Electronic design automation data:
==*==

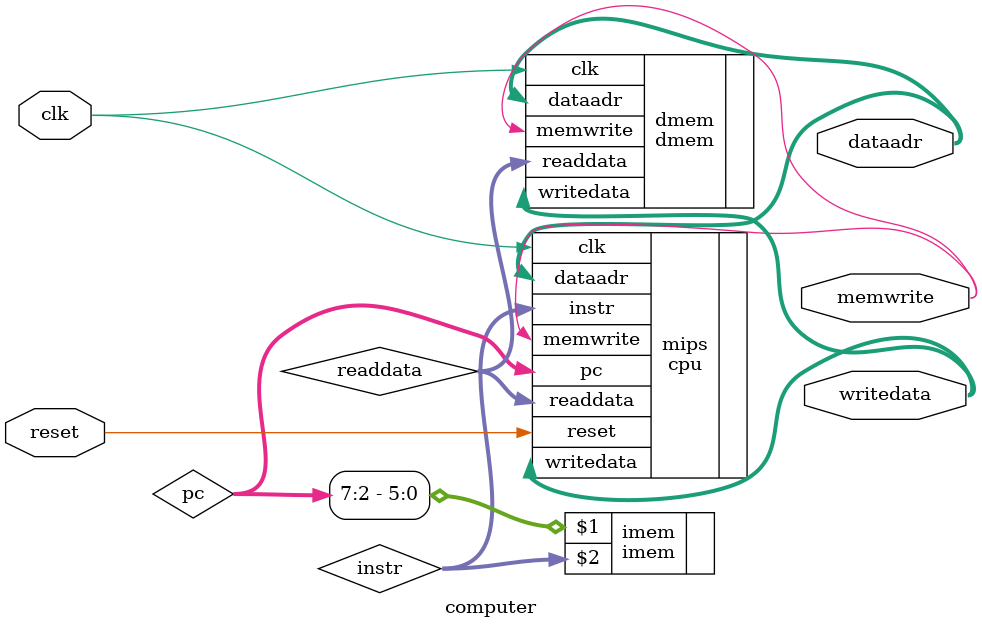
<source format=sv>
`ifndef COMPUTER
`define COMPUTER

`timescale 1ns/100ps

`include "../cpu/cpu.sv"
`include "../imem/imem.sv"
`include "../dmem/dmem.sv"

module computer #(parameter n = 32)(
    
    input  logic           clk, reset, 
    output logic [(n-1):0] writedata, dataadr, 
    output logic           memwrite
);
    logic [(n-1):0] pc, instr, readdata;

    // Internal components

    // CPU
    cpu mips(
        .clk(clk),
        .reset(reset),
        .pc(pc),
        .instr(instr),
        .memwrite(memwrite),
        .dataadr(dataadr),
        .writedata(writedata),
        .readdata(readdata)
    );
    
    // Instruction memory ("text segment") in main memory
    imem imem(pc[7:2], instr);
   
    // Data memory ("data segment") in main memory
    dmem dmem(
        .clk(clk),
        .memwrite(memwrite),
        .dataadr(dataadr),
        .writedata(writedata),
        .readdata(readdata)
    );

endmodule
`endif // COMPUTER

</source>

==*==

The answer must consist of every line above that holds the string "imem", copied exactly.

Output of the exercise:
`include "../imem/imem.sv"
    imem imem(pc[7:2], instr);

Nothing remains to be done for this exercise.